Copy all of the rows below character for character, leaving out the pictures.

(Collected data)
————

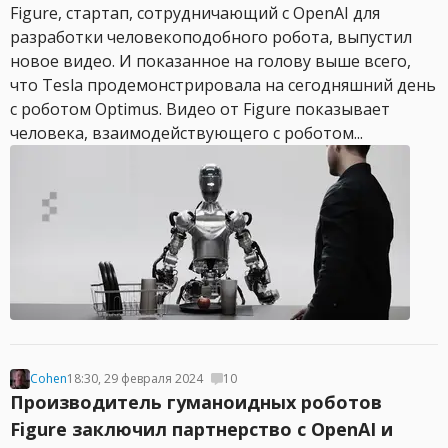
Figure, стартап, сотрудничающий с OpenAI для
разработки человекоподобного робота, выпустил
новое видео. И показанное на голову выше всего,
что Tesla продемонстрировала на сегодняшний день
с роботом Optimus. Видео от Figure показывает
человека, взаимодействующего с роботом...
Cohen
18:30, 29 февраля 2024
10
Производитель гуманоидных роботов
Figure заключил партнерство с OpenAI и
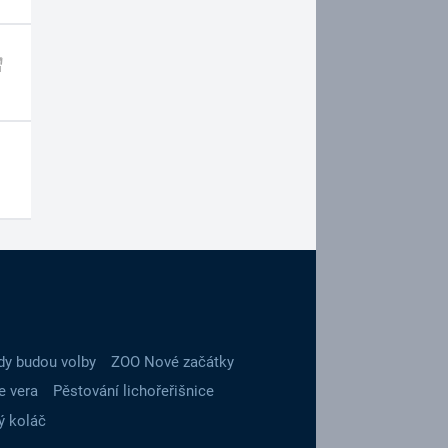
dy budou volby
ZOO Nové začátky
e vera
Pěstování lichořeřišnice
ý koláč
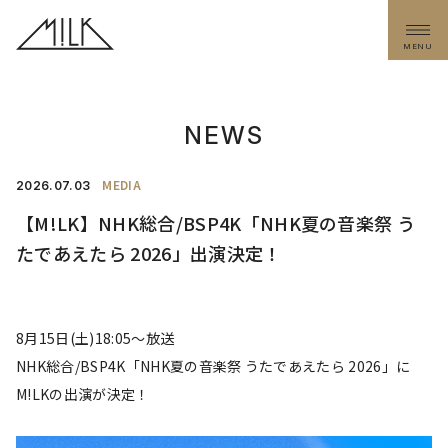
MENU
NEWS
MEDIA
2026.
07.03
【M!LK】NHK総合/BSP4K「NHK夏の音楽祭 う
たであえたら 2026」出演決定！
8月15日(土)18:05〜放送
NHK総合/BSP4K「NHK夏の音楽祭 うたであえたら 2026」に
M!LKの出演が決定！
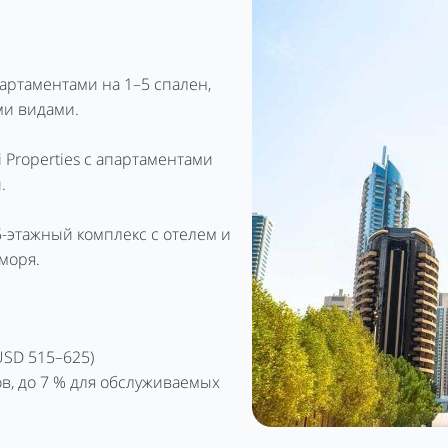
артаментами на 1–5 спален,
ми видами.
 Properties с апартаментами
.
75-этажный комплекс с отелем и
моря.
~USD 515–625)
ов, до 7 % для обслуживаемых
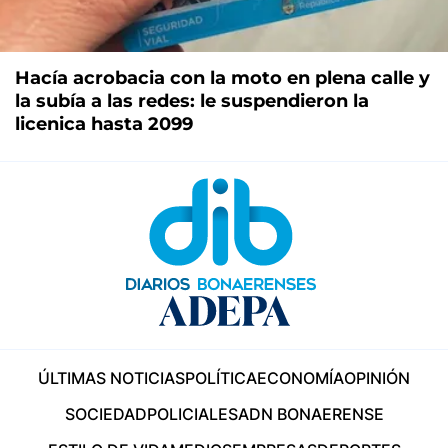
Hacía acrobacia con la moto en plena calle y
la subía a las redes: le suspendieron la
licenica hasta 2099
ÚLTIMAS NOTICIAS
POLÍTICA
ECONOMÍA
OPINIÓN
SOCIEDAD
POLICIALES
ADN BONAERENSE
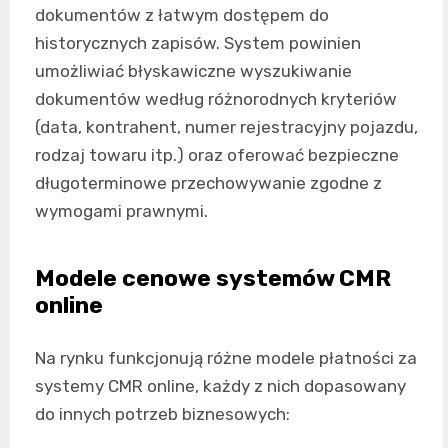
dokumentów z łatwym dostępem do
historycznych zapisów. System powinien
umożliwiać błyskawiczne wyszukiwanie
dokumentów według różnorodnych kryteriów
(data, kontrahent, numer rejestracyjny pojazdu,
rodzaj towaru itp.) oraz oferować bezpieczne
długoterminowe przechowywanie zgodne z
wymogami prawnymi.
Modele cenowe systemów CMR
online
Na rynku funkcjonują różne modele płatności za
systemy CMR online, każdy z nich dopasowany
do innych potrzeb biznesowych:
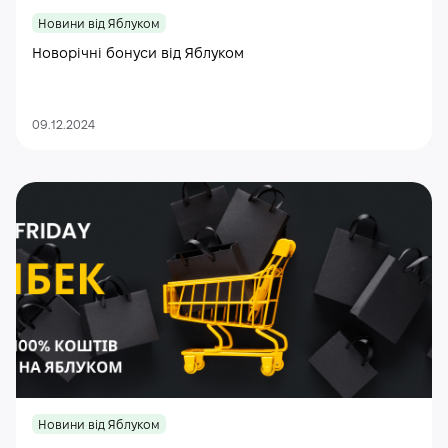
Новини від Яблуком
Новорічні бонуси від Яблуком
09.12.2024
Новини від Яблуком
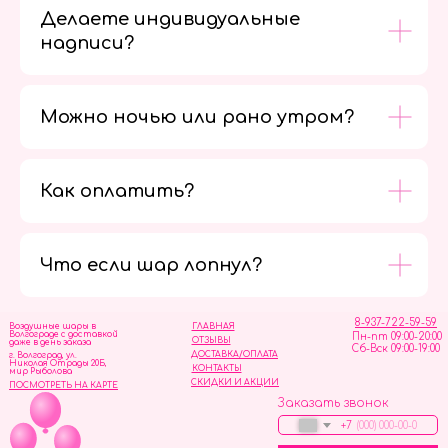
Делаете индивидуальные
надписи?
Можно ночью или рано утром?
Как оплатить?
Мы в
социальных
сетях
Что если шар лопнул?
8-937-722-59-59
Воздушные шары в
ГЛАВНАЯ
Волгограде с доставкой
Пн-пт 09:00-20:00
ОТЗЫВЫ
даже в день заказа
Сб-Вск 09:00-19:00
ДОСТАВКА/ОПЛАТА
г. Волгоград, ул.
Николая Отрады 20Б,
КОНТАКТЫ
мир Рыболова
СКИДКИ И АКЦИИ
ПОСМОТРЕТЬ НА КАРТЕ
Заказать звонок
+7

————

The answer -
Figure, стартап, сотрудничающий с OpenAI для
разработки человекоподобного робота, выпустил
новое видео. И показанное на голову выше всего,
что Tesla продемонстрировала на сегодняшний день
с роботом Optimus. Видео от Figure показывает
человека, взаимодействующего с роботом...
Cohen
18:30, 29 февраля 2024
10
Производитель гуманоидных роботов
Figure заключил партнерство с OpenAI и
dy budou volby
ZOO Nové začátky
e vera
Pěstování lichořeřišnice
ý koláč
MENU
NEWS
MEDIA
2026.
07.03
【M!LK】NHK総合/BSP4K「NHK夏の音楽祭 う
たであえたら 2026」出演決定！
8月15日(土)18:05〜放送
NHK総合/BSP4K「NHK夏の音楽祭 うたであえたら 2026」に
M!LKの出演が決定！
артаментами на 1–5 спален,
ми видами.
 Properties с апартаментами
.
75-этажный комплекс с отелем и
моря.
~USD 515–625)
ов, до 7 % для обслуживаемых
Hacía acrobacia con la moto en plena calle y
la subía a las redes: le suspendieron la
licenica hasta 2099
ÚLTIMAS NOTICIAS
POLÍTICA
ECONOMÍA
OPINIÓN
SOCIEDAD
POLICIALES
ADN BONAERENSE
dokumentów z łatwym dostępem do
historycznych zapisów. System powinien
umożliwiać błyskawiczne wyszukiwanie
dokumentów według różnorodnych kryteriów
(data, kontrahent, numer rejestracyjny pojazdu,
rodzaj towaru itp.) oraz oferować bezpieczne
długoterminowe przechowywanie zgodne z
wymogami prawnymi.
Modele cenowe systemów CMR
online
Na rynku funkcjonują różne modele płatności za
systemy CMR online, każdy z nich dopasowany
do innych potrzeb biznesowych:
Новини від Яблуком
Новорічні бонуси від Яблуком
09.12.2024
Новини від Яблуком
Делаете индивидуальные
надписи?
Можно ночью или рано утром?
Как оплатить?
Мы в
социальных
сетях
Что если шар лопнул?
8-937-722-59-59
Воздушные шары в
ГЛАВНАЯ
Волгограде с доставкой
Пн-пт 09:00-20:00
ОТЗЫВЫ
даже в день заказа
Сб-Вск 09:00-19:00
ДОСТАВКА/ОПЛАТА
г. Волгоград, ул.
Николая Отрады 20Б,
КОНТАКТЫ
мир Рыболова
СКИДКИ И АКЦИИ
ПОСМОТРЕТЬ НА КАРТЕ
Заказать звонок
+7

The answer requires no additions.